In the past month, 61,128 new entries were registered, almost 20 percent fewer than 76,046 at the same time last year.
Sherry Cooper, chief economist at Dominion Lending Centers, sees no improvement in the offerings.
“Canada continues to grapple with one of the worst housing problems in the developed world,” she wrote in a statement to investors.
“As our borders open to a resurgence of immigration, the excess demand for housing will increase.”

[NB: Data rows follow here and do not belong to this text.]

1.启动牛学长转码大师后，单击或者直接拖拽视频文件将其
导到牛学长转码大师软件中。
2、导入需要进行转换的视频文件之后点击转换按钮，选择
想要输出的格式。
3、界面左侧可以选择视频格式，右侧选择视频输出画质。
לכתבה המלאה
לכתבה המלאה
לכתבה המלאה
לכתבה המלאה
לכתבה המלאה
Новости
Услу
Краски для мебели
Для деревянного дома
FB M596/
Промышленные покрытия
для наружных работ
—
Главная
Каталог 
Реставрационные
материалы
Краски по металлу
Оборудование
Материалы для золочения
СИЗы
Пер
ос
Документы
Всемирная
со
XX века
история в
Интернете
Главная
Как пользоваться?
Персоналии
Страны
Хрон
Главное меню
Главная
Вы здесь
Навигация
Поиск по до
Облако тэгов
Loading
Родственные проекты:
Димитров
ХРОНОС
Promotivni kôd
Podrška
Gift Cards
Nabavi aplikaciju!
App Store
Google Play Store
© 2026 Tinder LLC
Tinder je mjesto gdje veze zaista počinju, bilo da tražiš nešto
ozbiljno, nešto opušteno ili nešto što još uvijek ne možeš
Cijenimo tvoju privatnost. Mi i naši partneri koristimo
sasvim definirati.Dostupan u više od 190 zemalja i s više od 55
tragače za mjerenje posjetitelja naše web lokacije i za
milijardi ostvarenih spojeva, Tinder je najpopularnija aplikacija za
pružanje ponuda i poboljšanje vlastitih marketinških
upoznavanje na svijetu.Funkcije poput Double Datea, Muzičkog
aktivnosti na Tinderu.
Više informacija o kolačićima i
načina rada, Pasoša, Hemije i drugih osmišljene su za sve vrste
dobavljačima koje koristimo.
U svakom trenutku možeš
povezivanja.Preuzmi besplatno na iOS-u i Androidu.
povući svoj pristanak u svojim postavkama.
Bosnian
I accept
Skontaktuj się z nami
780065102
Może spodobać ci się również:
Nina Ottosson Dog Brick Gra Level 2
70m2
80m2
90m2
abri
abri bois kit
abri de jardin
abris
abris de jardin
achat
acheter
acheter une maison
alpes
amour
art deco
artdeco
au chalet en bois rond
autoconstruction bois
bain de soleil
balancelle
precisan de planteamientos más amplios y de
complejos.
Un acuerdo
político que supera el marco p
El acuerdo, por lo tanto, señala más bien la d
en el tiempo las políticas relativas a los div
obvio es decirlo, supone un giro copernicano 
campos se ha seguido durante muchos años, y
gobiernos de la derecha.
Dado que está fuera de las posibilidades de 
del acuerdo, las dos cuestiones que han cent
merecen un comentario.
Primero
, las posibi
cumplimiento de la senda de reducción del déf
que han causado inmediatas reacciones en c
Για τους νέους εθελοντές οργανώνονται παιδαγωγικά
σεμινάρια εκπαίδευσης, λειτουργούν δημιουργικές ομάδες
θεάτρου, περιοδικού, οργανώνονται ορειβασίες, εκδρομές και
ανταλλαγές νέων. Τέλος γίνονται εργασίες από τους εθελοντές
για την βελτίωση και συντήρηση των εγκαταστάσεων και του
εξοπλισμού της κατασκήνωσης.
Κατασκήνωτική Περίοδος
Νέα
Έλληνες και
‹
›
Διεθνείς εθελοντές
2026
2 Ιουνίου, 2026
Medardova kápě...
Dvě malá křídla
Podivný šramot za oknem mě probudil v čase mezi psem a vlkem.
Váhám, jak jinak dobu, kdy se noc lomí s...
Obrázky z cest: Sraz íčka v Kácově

This could result in sellers getting prices even higher than last month.
The non-seasonally adjusted national average home price was $ 716,585, up 18.2 percent from October 2020.
Excluding Greater Vancouver and Greater Toronto from this calculation saves the national average price more than $ 155,000.
BMO Capital Markets Senior Economist Robert Kavcic believes that as prices soar, it is time for the government and regulators to contain current conditions.
“The Canadian real estate market is long overdue for higher rates and the momentum is still on the up until it gets to it,” he wrote in a note to investors.
He interpreted the October figures as a sign that the market was “completely solid” after a “slowdown” in the summer.
“The market is still drum-solid and demand is still enjoying itself thanks to low mortgage rates, a strong labor market, the expectation of further price hikes, and likely some additional activity before mortgage rate hikes (especially for those with a contract in hand).” He said.
Ali sees some of the exhaustion of buyers as the new year begins, especially if rates stay low, but she believes the offer will be difficult to come by for months to come.
“January, February there will be a lot more buyers and we will all have tired and exhausted people coming back now in January and February and we are still out of stock,” she said.
“So January won’t get any better, but I think spring, when there are more camps, will be a little better.”